====== DATA TO EXAMINE

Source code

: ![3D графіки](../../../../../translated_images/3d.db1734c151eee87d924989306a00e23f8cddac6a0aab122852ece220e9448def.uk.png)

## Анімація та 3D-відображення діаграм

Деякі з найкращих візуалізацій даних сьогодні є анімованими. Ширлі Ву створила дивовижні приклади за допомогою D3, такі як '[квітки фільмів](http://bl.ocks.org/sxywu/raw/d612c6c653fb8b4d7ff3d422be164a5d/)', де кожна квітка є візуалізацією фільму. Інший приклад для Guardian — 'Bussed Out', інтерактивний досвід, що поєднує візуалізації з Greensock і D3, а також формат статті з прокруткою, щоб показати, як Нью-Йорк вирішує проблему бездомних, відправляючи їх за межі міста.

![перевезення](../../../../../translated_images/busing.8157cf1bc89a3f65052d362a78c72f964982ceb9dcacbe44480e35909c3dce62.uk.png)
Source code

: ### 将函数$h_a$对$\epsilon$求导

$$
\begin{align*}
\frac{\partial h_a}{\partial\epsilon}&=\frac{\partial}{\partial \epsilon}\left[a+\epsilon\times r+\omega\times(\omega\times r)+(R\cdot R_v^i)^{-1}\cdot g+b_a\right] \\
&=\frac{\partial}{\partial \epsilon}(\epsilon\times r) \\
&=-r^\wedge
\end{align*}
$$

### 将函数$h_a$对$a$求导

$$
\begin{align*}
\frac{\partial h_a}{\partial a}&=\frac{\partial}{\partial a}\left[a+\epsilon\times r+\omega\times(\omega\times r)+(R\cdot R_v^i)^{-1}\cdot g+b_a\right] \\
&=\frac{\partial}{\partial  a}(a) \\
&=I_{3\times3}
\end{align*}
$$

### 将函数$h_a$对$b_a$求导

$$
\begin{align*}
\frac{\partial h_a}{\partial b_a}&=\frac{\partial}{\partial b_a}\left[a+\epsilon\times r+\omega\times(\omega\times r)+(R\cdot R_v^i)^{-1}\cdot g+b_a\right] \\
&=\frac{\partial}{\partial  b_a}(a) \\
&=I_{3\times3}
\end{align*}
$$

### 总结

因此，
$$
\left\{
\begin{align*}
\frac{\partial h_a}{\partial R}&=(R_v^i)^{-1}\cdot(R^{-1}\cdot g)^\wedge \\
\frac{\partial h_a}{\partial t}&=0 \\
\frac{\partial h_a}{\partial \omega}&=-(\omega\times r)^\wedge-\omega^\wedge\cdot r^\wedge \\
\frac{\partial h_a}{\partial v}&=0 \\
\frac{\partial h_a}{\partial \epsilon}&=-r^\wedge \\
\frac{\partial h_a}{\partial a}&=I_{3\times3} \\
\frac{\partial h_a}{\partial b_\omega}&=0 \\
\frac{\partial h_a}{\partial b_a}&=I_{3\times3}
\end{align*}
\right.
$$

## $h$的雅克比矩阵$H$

============

■ **ASSIGNMENT**:
Copy out the listing above character for character, with every line and line break unchanged.

■ **TASK OUTPUT**:
Source code

: ![3D графіки](../../../../../translated_images/3d.db1734c151eee87d924989306a00e23f8cddac6a0aab122852ece220e9448def.uk.png)

## Анімація та 3D-відображення діаграм

Деякі з найкращих візуалізацій даних сьогодні є анімованими. Ширлі Ву створила дивовижні приклади за допомогою D3, такі як '[квітки фільмів](http://bl.ocks.org/sxywu/raw/d612c6c653fb8b4d7ff3d422be164a5d/)', де кожна квітка є візуалізацією фільму. Інший приклад для Guardian — 'Bussed Out', інтерактивний досвід, що поєднує візуалізації з Greensock і D3, а також формат статті з прокруткою, щоб показати, як Нью-Йорк вирішує проблему бездомних, відправляючи їх за межі міста.

![перевезення](../../../../../translated_images/busing.8157cf1bc89a3f65052d362a78c72f964982ceb9dcacbe44480e35909c3dce62.uk.png)
Source code

: ### 将函数$h_a$对$\epsilon$求导

$$
\begin{align*}
\frac{\partial h_a}{\partial\epsilon}&=\frac{\partial}{\partial \epsilon}\left[a+\epsilon\times r+\omega\times(\omega\times r)+(R\cdot R_v^i)^{-1}\cdot g+b_a\right] \\
&=\frac{\partial}{\partial \epsilon}(\epsilon\times r) \\
&=-r^\wedge
\end{align*}
$$

### 将函数$h_a$对$a$求导

$$
\begin{align*}
\frac{\partial h_a}{\partial a}&=\frac{\partial}{\partial a}\left[a+\epsilon\times r+\omega\times(\omega\times r)+(R\cdot R_v^i)^{-1}\cdot g+b_a\right] \\
&=\frac{\partial}{\partial  a}(a) \\
&=I_{3\times3}
\end{align*}
$$

### 将函数$h_a$对$b_a$求导

$$
\begin{align*}
\frac{\partial h_a}{\partial b_a}&=\frac{\partial}{\partial b_a}\left[a+\epsilon\times r+\omega\times(\omega\times r)+(R\cdot R_v^i)^{-1}\cdot g+b_a\right] \\
&=\frac{\partial}{\partial  b_a}(a) \\
&=I_{3\times3}
\end{align*}
$$

### 总结

因此，
$$
\left\{
\begin{align*}
\frac{\partial h_a}{\partial R}&=(R_v^i)^{-1}\cdot(R^{-1}\cdot g)^\wedge \\
\frac{\partial h_a}{\partial t}&=0 \\
\frac{\partial h_a}{\partial \omega}&=-(\omega\times r)^\wedge-\omega^\wedge\cdot r^\wedge \\
\frac{\partial h_a}{\partial v}&=0 \\
\frac{\partial h_a}{\partial \epsilon}&=-r^\wedge \\
\frac{\partial h_a}{\partial a}&=I_{3\times3} \\
\frac{\partial h_a}{\partial b_\omega}&=0 \\
\frac{\partial h_a}{\partial b_a}&=I_{3\times3}
\end{align*}
\right.
$$

## $h$的雅克比矩阵$H$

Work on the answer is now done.